Problems to work on:
1 - List every specific calendar year that the memoir passage about returning to Shigaraki names, leaving out decades.
2 - Write the next part of the memoir passage about returning to Shigaraki, picking up after its final sentence.

Excerpted passage:
The station where we were to catch the bus to Shigaraki was as noisy and confusing as I had remembered it. Station masters still blew their whistles directing bus drivers as they backed their awkward vehicles into position to load the passengers. It was May 1991. My wife Susanne and I were returning to the Japanese pottery village of Shigaraki where we had once worked for a year in a tradition of pottery making that has survived for seven hundred years. As two uninitiated but eager foreigners, we were taken into the lives of these people in rural Japan almost twenty-nine years ago.

On board the warm, half-loaded bus, we now began the last leg of our journey across the once familiar countryside. I was travel weary and, even though the roads were now paved and the buses more modern, it was not long before my thoughts were picked up by the nostalgia of the trip, and I was back in 1962.

I remember those early years as instructor of ceramics at the University of Michigan when I became eligible to apply for a University-funded Rackham Grant. I received the faculty research grant, and Susanne and I set out with a new sense of excitement and adventure. Our plan was to meet Marie Woo in Tokyo. Marie, who had been the instructor at Michigan before me, had been working in Japan for three years. My mind flashed back to the photographs she had sent back of Japanese hill-climbing kilns and of pottery marked by the lick of the flame in the wood-fired kilns. I remembered the books of Isamu Noguchi's playful clay sketches done in Kaneshige's Bizen kilns. Bernard Leach, the Englishman who had worked in Japan alongside mingei potter Hamada Shoji, had also filled my thinking about Japan when he did a workshop in Ann Arbor in 1959. Kaneshige Michiaki, son of the Bizen master, had stayed with us for a few days in Ann Arbor.

The influence of Japanese ceramics on the clay artists of the United States had been considerable. Hamada and Leach had given workshops as they traveled throughout the United States in the 1950s. Kaneshige and Kato had also made tours. A number of years after our return from Japan, it would be my turn to host Hamada for a week at Ann Arbor. He was part of a celebration during which he was awarded an honorary doctorate by the University of Michigan in 1969.

Records provided:

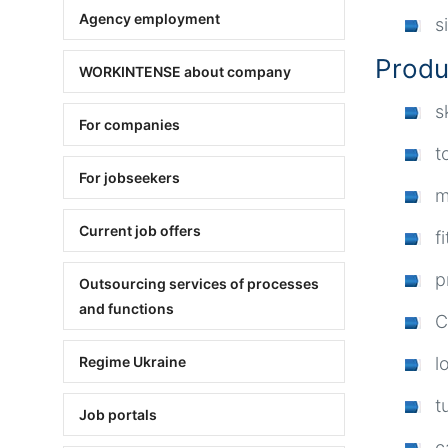
Agency employment
s
Produ
WORKINTENSE about company
s
For companies
t
For jobseekers
m
Current job offers
f
p
Outsourcing services of processes
and functions
C
l
Regime Ukraine
t
Job portals
c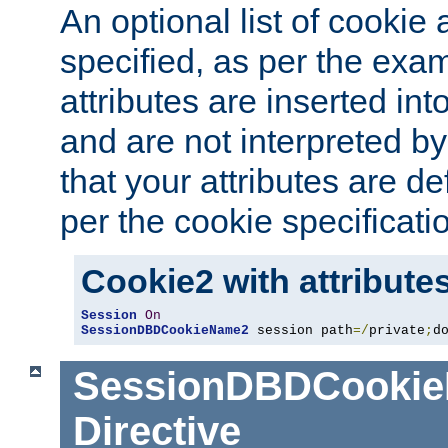
An optional list of cookie 
specified, as per the exa
attributes are inserted int
and are not interpreted b
that your attributes are de
per the cookie specificati
Cookie2 with attribute
Session
On
SessionDBDCookieName2
 session path
=/
private
;
d
SessionDBDCooki
Directive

Answer section:
1 - 1991, 1962, 1959, 1969

2 -
A TASTE OF CLAY

It was Kaneshige Toyo, the Japanese National Cultural Treasure from Bizen, who said that if he were going to set up a pottery studio in the United States, he wou Id go arou nd and taste the local clay. The site would be selected based on his idea of how the finest clay should taste. This was a very Japanese idea, because potters have traditionally used clay mined in the vicinity of the kiln site. The idea of tasting clay intrigued me. In this country clay is trucked in, and a blend is custom made from materials from different parts of the country and even abroad. In this country tests are made of clay bodies, but few ceramists make the taste test. In Japan the potter's work carries the characteristics of the local clay. Fine smooth clays tend to be more plastic and tool easily. Coarse clays tend to be less plastic and can be difficult to tool. In English the double meaning of the word "taste" intrigued me, because it involves testing with both the tongue and the eye. For that reason slide lectures which I have given on Japanese ceramics have often been entitled, "A Taste of Clay."

When I arrived in Shigaraki in 1962, most of what I saw did not bear a resemblance to the early pottery I was searching for in Japan. To find examples of pottery with a black scorched side and the chunks of feldspar sweating to the surface, one had to ask to see it. At Rakusai's where we worked, they were making ceramics which was glazed ware to be used for flower arranging.

Most other potters in the village seemed to be making cobalt blue hibachi, the Japanese stove, formed inside a plaster mold. Rakusai had retired from the making of these flower arranging pieces so he could devote himself to natural fired work. This was work where the flame and the varied wood ash deposits controlled the surface of the pot.

The first clay we were given in the pottery was smooth and had none of the character which we were seeking. Where would we get the chunks of feldspar and flint, we asked. A hand pointed to the ground. There it was, alI over the place. Later we took our Honda motorcycle up the road to feldspar mountain. There you could take a small rock of feldspar the size of a cobble stone and twist it between your hands, and it would break into pieces just about the right size. Every day was a new adventure—something new to learn about the language, the customs and ceramics. In the early 1960s I was not yet aware of time and place having an impact on me as an artist.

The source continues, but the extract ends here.